**PROBLEM TO SOLVE:**
Convert the lines of every record into a JSON list of strings with one string per line, skipping blank lines. Exclude the pictures from the answer.

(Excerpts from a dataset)
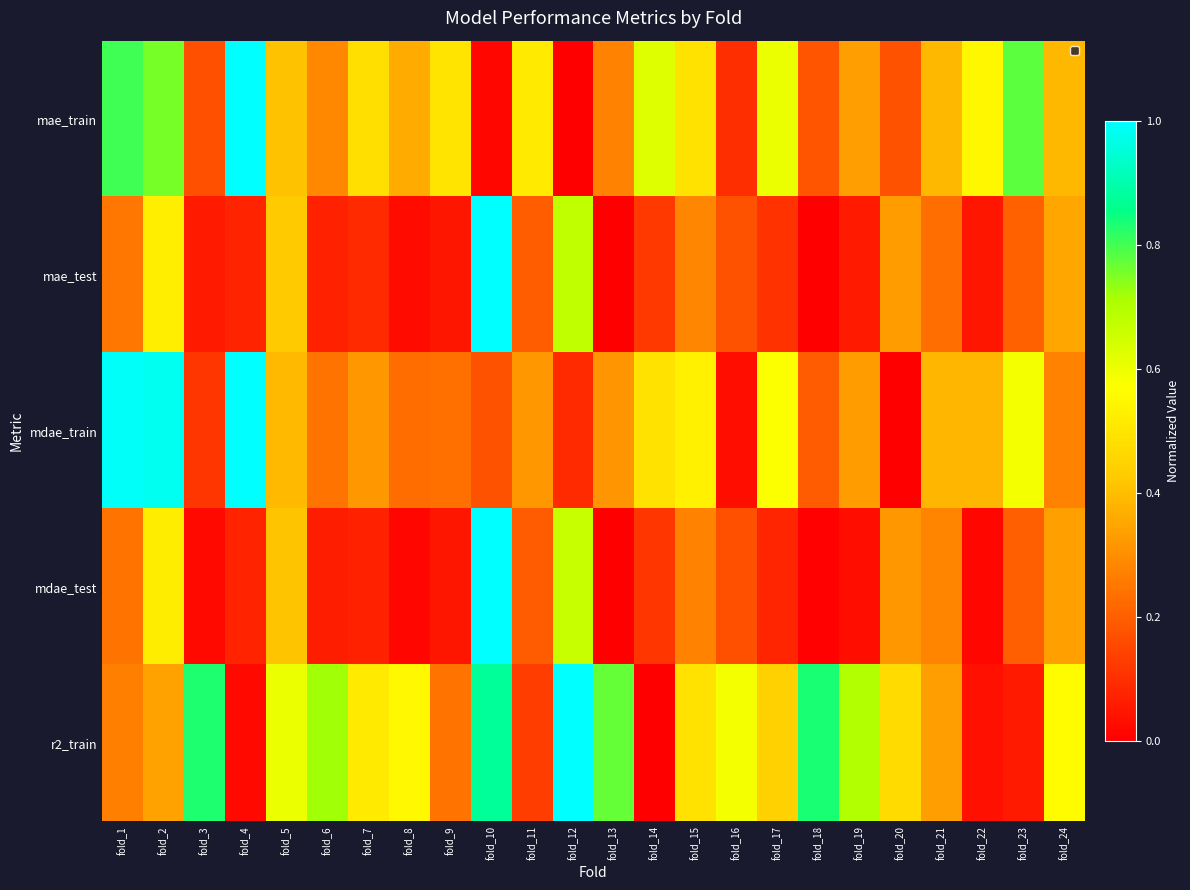

Reading left to right, what are all the values shown in this chart?

mae_train: fold_1=0.8	fold_2=0.8	fold_3=0.2	fold_4=1.0	fold_5=0.4	fold_6=0.3	fold_7=0.5	fold_8=0.4	fold_9=0.5	fold_10=0.0	fold_11=0.5	fold_12=0.0	fold_13=0.3	fold_14=0.6	fold_15=0.5	fold_16=0.1	fold_17=0.6	fold_18=0.2	fold_19=0.3	fold_20=0.2	fold_21=0.4	fold_22=0.5	fold_23=0.8	fold_24=0.4
mae_test: fold_1=0.3	fold_2=0.5	fold_3=0.1	fold_4=0.1	fold_5=0.4	fold_6=0.1	fold_7=0.1	fold_8=0.0	fold_9=0.1	fold_10=1.0	fold_11=0.2	fold_12=0.7	fold_13=0.0	fold_14=0.1	fold_15=0.3	fold_16=0.2	fold_17=0.1	fold_18=0.0	fold_19=0.1	fold_20=0.3	fold_21=0.2	fold_22=0.0	fold_23=0.2	fold_24=0.3
mdae_train: fold_1=1.0	fold_2=1.0	fold_3=0.1	fold_4=1.0	fold_5=0.4	fold_6=0.2	fold_7=0.3	fold_8=0.2	fold_9=0.2	fold_10=0.2	fold_11=0.3	fold_12=0.1	fold_13=0.3	fold_14=0.5	fold_15=0.5	fold_16=0.0	fold_17=0.6	fold_18=0.2	fold_19=0.3	fold_20=0.0	fold_21=0.4	fold_22=0.4	fold_23=0.6	fold_24=0.3
mdae_test: fold_1=0.2	fold_2=0.5	fold_3=0.0	fold_4=0.1	fold_5=0.4	fold_6=0.1	fold_7=0.1	fold_8=0.0	fold_9=0.0	fold_10=1.0	fold_11=0.2	fold_12=0.7	fold_13=0.0	fold_14=0.1	fold_15=0.3	fold_16=0.2	fold_17=0.1	fold_18=0.0	fold_19=0.0	fold_20=0.3	fold_21=0.3	fold_22=0.0	fold_23=0.2	fold_24=0.3
r2_train: fold_1=0.3	fold_2=0.3	fold_3=0.8	fold_4=0.0	fold_5=0.6	fold_6=0.7	fold_7=0.5	fold_8=0.6	fold_9=0.2	fold_10=0.9	fold_11=0.1	fold_12=1.0	fold_13=0.8	fold_14=0.0	fold_15=0.5	fold_16=0.6	fold_17=0.4	fold_18=0.8	fold_19=0.7	fold_20=0.5	fold_21=0.3	fold_22=0.0	fold_23=0.1	fold_24=0.6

**SOLUTION TO THE EXERCISE:**
[
  "Reading left to right, what are all the values shown in this chart?",
  "mae_train: fold_1=0.8\tfold_2=0.8\tfold_3=0.2\tfold_4=1.0\tfold_5=0.4\tfold_6=0.3\tfold_7=0.5\tfold_8=0.4\tfold_9=0.5\tfold_10=0.0\tfold_11=0.5\tfold_12=0.0\tfold_13=0.3\tfold_14=0.6\tfold_15=0.5\tfold_16=0.1\tfold_17=0.6\tfold_18=0.2\tfold_19=0.3\tfold_20=0.2\tfold_21=0.4\tfold_22=0.5\tfold_23=0.8\tfold_24=0.4",
  "mae_test: fold_1=0.3\tfold_2=0.5\tfold_3=0.1\tfold_4=0.1\tfold_5=0.4\tfold_6=0.1\tfold_7=0.1\tfold_8=0.0\tfold_9=0.1\tfold_10=1.0\tfold_11=0.2\tfold_12=0.7\tfold_13=0.0\tfold_14=0.1\tfold_15=0.3\tfold_16=0.2\tfold_17=0.1\tfold_18=0.0\tfold_19=0.1\tfold_20=0.3\tfold_21=0.2\tfold_22=0.0\tfold_23=0.2\tfold_24=0.3",
  "mdae_train: fold_1=1.0\tfold_2=1.0\tfold_3=0.1\tfold_4=1.0\tfold_5=0.4\tfold_6=0.2\tfold_7=0.3\tfold_8=0.2\tfold_9=0.2\tfold_10=0.2\tfold_11=0.3\tfold_12=0.1\tfold_13=0.3\tfold_14=0.5\tfold_15=0.5\tfold_16=0.0\tfold_17=0.6\tfold_18=0.2\tfold_19=0.3\tfold_20=0.0\tfold_21=0.4\tfold_22=0.4\tfold_23=0.6\tfold_24=0.3",
  "mdae_test: fold_1=0.2\tfold_2=0.5\tfold_3=0.0\tfold_4=0.1\tfold_5=0.4\tfold_6=0.1\tfold_7=0.1\tfold_8=0.0\tfold_9=0.0\tfold_10=1.0\tfold_11=0.2\tfold_12=0.7\tfold_13=0.0\tfold_14=0.1\tfold_15=0.3\tfold_16=0.2\tfold_17=0.1\tfold_18=0.0\tfold_19=0.0\tfold_20=0.3\tfold_21=0.3\tfold_22=0.0\tfold_23=0.2\tfold_24=0.3",
  "r2_train: fold_1=0.3\tfold_2=0.3\tfold_3=0.8\tfold_4=0.0\tfold_5=0.6\tfold_6=0.7\tfold_7=0.5\tfold_8=0.6\tfold_9=0.2\tfold_10=0.9\tfold_11=0.1\tfold_12=1.0\tfold_13=0.8\tfold_14=0.0\tfold_15=0.5\tfold_16=0.6\tfold_17=0.4\tfold_18=0.8\tfold_19=0.7\tfold_20=0.5\tfold_21=0.3\tfold_22=0.0\tfold_23=0.1\tfold_24=0.6"
]